§ **How to complete this task**:
Your task is to copy every line of the entries that contains "wire".

§ **Record set**:

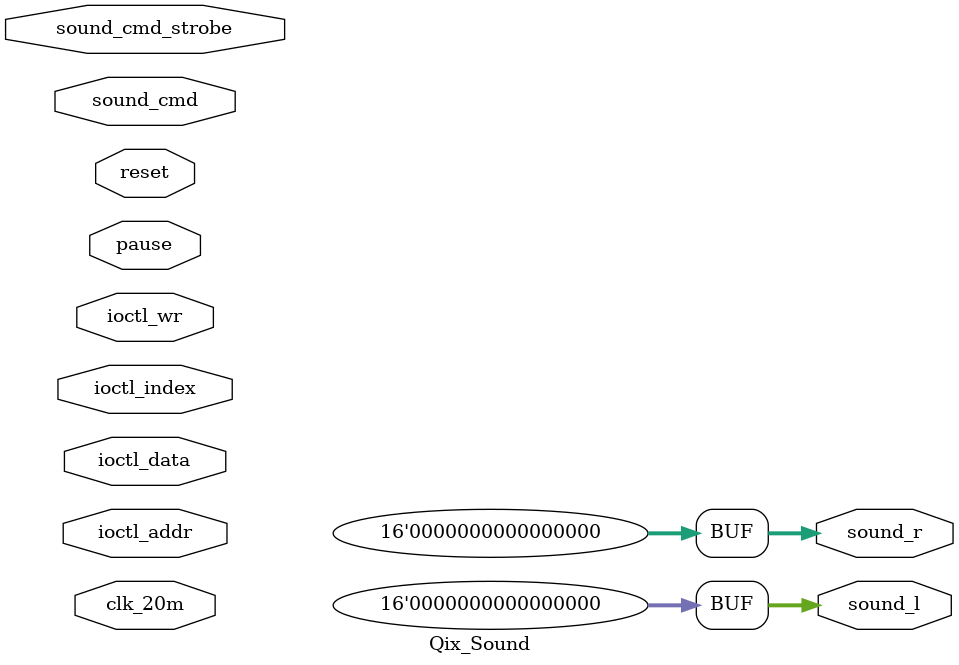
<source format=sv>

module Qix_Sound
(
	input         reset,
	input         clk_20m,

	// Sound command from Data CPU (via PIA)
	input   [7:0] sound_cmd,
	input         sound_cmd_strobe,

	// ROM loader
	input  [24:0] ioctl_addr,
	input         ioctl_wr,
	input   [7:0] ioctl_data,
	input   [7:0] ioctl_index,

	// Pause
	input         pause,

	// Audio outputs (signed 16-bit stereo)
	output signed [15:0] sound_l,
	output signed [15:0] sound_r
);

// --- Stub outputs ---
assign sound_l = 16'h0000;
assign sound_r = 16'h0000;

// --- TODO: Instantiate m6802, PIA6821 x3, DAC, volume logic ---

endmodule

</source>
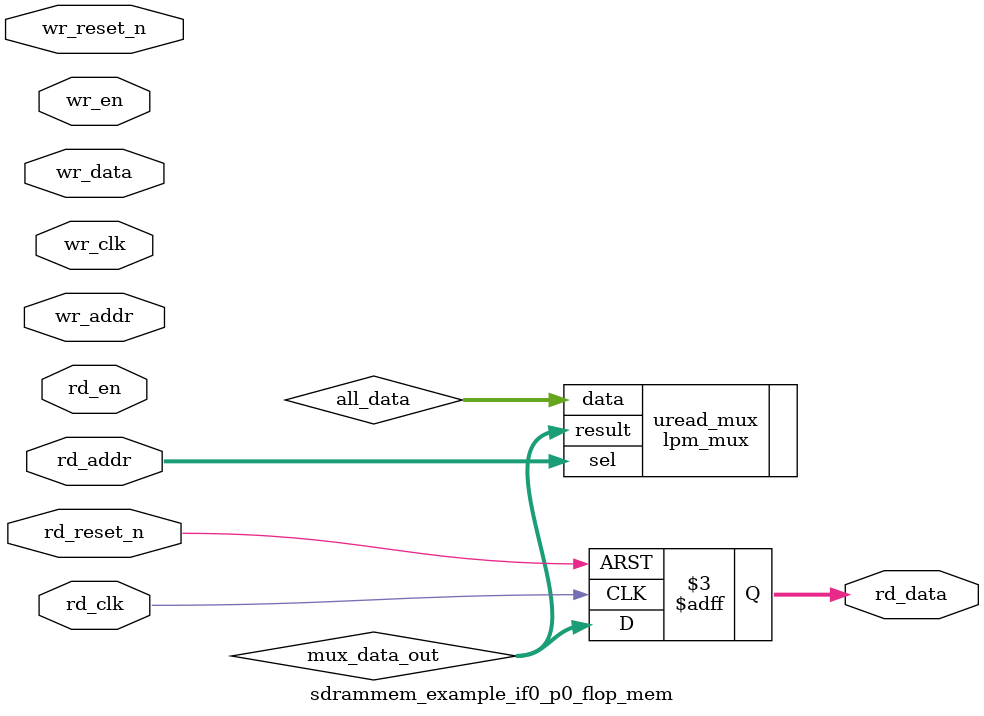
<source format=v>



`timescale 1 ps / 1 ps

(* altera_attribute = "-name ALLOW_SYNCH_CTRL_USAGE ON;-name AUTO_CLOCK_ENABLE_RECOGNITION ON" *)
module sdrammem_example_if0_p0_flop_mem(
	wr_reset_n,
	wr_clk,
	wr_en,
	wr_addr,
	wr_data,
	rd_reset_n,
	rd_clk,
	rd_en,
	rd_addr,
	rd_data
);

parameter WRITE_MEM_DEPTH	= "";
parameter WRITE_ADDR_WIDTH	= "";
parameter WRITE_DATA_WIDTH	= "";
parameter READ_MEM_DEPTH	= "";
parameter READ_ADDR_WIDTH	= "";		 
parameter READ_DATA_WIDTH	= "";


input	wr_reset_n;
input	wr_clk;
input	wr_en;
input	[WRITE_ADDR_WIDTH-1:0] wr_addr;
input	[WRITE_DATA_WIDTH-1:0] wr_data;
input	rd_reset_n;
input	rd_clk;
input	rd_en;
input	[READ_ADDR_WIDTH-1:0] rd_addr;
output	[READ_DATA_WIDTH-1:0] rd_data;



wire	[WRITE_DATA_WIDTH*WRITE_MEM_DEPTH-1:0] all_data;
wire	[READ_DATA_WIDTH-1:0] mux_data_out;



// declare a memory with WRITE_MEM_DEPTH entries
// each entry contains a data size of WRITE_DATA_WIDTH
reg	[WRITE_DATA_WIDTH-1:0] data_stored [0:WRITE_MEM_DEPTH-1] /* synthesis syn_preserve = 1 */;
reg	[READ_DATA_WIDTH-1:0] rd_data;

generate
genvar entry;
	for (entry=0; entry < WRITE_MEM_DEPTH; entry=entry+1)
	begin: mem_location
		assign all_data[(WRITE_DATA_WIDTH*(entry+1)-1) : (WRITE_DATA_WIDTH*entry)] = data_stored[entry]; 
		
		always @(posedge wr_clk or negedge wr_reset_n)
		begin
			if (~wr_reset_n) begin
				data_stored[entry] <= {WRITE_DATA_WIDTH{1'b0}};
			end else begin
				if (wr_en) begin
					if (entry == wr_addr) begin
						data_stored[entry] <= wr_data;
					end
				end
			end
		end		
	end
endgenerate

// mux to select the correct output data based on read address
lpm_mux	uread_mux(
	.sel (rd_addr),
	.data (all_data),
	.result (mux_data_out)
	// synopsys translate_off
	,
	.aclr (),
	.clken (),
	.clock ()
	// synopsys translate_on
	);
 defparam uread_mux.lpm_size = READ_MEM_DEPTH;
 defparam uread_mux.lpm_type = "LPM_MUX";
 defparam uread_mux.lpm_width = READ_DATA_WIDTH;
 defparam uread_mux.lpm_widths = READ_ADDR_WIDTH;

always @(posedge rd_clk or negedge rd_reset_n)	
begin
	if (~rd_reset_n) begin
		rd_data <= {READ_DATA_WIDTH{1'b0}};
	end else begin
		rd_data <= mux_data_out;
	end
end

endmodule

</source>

--

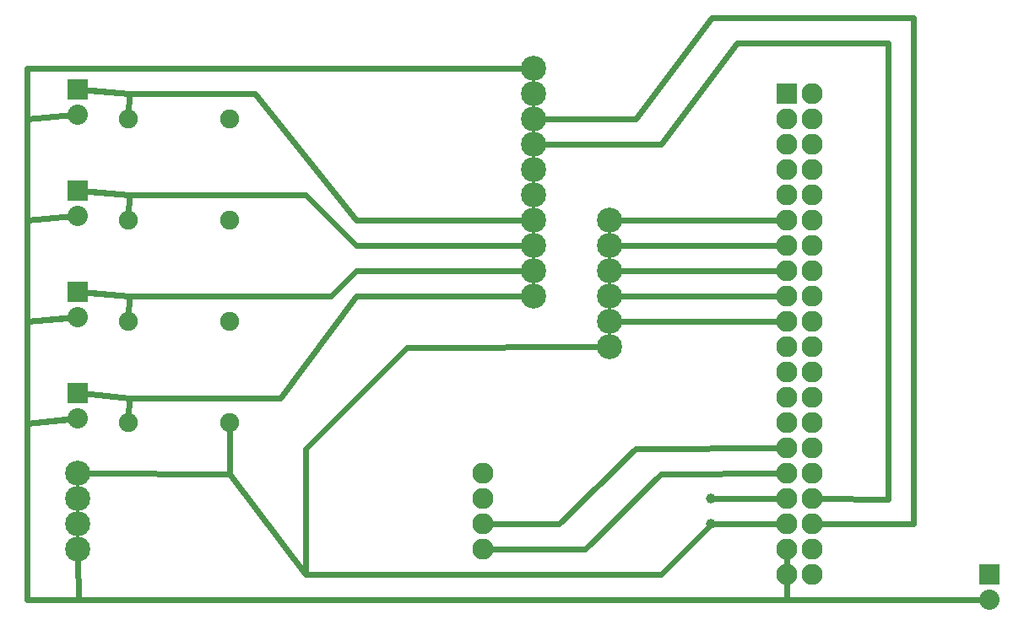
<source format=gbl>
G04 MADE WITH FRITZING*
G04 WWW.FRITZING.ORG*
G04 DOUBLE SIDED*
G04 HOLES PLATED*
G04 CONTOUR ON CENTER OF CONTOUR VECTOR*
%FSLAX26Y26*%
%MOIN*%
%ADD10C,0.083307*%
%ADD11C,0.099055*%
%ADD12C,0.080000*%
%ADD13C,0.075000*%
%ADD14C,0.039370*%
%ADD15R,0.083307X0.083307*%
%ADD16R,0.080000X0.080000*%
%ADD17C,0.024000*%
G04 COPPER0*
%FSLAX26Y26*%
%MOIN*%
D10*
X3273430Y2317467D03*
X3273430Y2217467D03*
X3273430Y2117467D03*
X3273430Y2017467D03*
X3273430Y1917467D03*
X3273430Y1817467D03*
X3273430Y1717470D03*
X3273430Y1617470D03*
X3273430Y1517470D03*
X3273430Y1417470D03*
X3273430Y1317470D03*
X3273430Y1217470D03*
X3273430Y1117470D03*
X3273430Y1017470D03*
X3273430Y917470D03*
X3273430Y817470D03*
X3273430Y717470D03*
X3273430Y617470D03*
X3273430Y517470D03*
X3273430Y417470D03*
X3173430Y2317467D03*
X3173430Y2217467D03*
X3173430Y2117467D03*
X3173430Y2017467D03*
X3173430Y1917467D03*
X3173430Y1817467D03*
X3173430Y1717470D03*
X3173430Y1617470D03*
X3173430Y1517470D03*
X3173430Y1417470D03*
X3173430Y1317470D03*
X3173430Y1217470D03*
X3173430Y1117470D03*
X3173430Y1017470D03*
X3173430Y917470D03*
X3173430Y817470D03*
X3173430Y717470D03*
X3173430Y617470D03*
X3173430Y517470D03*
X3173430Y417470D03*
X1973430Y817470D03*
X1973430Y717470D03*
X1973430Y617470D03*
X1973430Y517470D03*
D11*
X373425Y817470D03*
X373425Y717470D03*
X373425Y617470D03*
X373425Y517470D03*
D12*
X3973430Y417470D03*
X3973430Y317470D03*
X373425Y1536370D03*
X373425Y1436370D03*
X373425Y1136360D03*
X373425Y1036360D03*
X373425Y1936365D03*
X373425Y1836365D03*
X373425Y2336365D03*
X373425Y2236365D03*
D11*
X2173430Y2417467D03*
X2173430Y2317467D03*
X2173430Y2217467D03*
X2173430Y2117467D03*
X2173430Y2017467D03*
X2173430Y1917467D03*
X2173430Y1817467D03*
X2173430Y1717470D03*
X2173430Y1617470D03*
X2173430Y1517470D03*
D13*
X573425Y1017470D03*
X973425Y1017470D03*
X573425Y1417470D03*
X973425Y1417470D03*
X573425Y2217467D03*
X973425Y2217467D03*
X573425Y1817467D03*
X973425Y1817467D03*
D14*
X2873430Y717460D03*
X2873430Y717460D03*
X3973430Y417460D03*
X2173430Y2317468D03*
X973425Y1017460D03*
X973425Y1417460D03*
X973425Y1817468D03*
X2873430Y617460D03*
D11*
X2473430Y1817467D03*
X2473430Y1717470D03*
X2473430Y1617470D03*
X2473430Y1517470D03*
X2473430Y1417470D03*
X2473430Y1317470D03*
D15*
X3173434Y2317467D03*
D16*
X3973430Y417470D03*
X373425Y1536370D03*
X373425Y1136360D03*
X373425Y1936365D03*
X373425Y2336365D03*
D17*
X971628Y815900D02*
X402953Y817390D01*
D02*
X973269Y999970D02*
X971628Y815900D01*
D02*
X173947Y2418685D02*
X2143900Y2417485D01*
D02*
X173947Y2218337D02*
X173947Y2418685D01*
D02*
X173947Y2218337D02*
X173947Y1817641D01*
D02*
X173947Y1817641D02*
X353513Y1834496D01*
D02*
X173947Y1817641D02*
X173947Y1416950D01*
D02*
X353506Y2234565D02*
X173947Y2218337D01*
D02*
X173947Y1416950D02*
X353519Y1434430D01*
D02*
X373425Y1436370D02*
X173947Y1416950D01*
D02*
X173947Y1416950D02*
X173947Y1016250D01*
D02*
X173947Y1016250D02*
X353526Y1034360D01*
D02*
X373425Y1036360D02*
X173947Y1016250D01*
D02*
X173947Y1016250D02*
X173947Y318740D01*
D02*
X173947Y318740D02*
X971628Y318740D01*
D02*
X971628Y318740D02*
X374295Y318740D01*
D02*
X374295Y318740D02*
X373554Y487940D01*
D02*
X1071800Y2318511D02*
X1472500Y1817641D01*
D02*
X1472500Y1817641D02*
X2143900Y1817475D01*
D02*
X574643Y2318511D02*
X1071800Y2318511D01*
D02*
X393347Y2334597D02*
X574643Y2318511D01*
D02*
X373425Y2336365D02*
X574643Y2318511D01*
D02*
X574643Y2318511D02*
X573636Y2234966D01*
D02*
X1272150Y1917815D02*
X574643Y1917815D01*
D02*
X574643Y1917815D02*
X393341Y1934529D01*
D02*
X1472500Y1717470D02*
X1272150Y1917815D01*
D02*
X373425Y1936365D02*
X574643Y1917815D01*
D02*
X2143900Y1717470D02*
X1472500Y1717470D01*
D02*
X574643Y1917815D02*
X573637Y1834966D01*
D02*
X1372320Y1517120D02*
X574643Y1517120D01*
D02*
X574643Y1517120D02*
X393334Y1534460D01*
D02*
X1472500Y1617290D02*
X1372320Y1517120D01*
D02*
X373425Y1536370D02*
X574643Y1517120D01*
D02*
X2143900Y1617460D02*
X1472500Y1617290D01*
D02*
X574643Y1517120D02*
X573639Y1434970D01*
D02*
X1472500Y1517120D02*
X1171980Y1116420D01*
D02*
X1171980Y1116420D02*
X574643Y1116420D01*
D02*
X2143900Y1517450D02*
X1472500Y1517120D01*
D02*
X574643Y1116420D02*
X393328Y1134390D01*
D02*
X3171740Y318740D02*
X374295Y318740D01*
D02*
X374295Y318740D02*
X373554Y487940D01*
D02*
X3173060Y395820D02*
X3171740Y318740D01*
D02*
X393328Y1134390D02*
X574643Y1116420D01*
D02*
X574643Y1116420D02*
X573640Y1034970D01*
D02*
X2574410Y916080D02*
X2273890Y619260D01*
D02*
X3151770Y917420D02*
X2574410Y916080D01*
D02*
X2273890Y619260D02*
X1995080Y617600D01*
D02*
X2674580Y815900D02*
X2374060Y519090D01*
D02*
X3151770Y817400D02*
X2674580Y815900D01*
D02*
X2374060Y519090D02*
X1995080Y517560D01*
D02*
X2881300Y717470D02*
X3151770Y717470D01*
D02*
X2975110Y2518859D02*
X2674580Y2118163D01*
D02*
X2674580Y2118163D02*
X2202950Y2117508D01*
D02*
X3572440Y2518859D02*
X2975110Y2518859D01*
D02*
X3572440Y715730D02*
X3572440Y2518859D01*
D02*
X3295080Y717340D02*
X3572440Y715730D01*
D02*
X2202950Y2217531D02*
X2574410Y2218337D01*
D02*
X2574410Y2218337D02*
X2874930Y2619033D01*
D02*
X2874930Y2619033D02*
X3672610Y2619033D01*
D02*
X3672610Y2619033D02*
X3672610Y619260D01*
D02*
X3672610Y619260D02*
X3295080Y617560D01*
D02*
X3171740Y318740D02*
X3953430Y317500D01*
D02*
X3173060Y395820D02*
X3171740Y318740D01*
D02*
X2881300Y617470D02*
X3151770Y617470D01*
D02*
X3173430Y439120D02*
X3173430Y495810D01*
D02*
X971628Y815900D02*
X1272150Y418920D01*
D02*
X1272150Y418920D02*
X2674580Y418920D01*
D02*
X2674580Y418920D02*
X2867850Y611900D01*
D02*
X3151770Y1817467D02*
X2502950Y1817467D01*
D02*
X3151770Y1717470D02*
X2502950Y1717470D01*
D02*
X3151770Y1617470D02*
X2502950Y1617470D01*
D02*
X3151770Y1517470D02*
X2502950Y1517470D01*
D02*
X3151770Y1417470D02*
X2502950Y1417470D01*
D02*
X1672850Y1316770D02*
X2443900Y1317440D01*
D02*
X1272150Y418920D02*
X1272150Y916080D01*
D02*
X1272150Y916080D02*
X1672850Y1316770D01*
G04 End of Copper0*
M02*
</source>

§ **Exercise response**:
wire	[WRITE_DATA_WIDTH*WRITE_MEM_DEPTH-1:0] all_data;
wire	[READ_DATA_WIDTH-1:0] mux_data_out;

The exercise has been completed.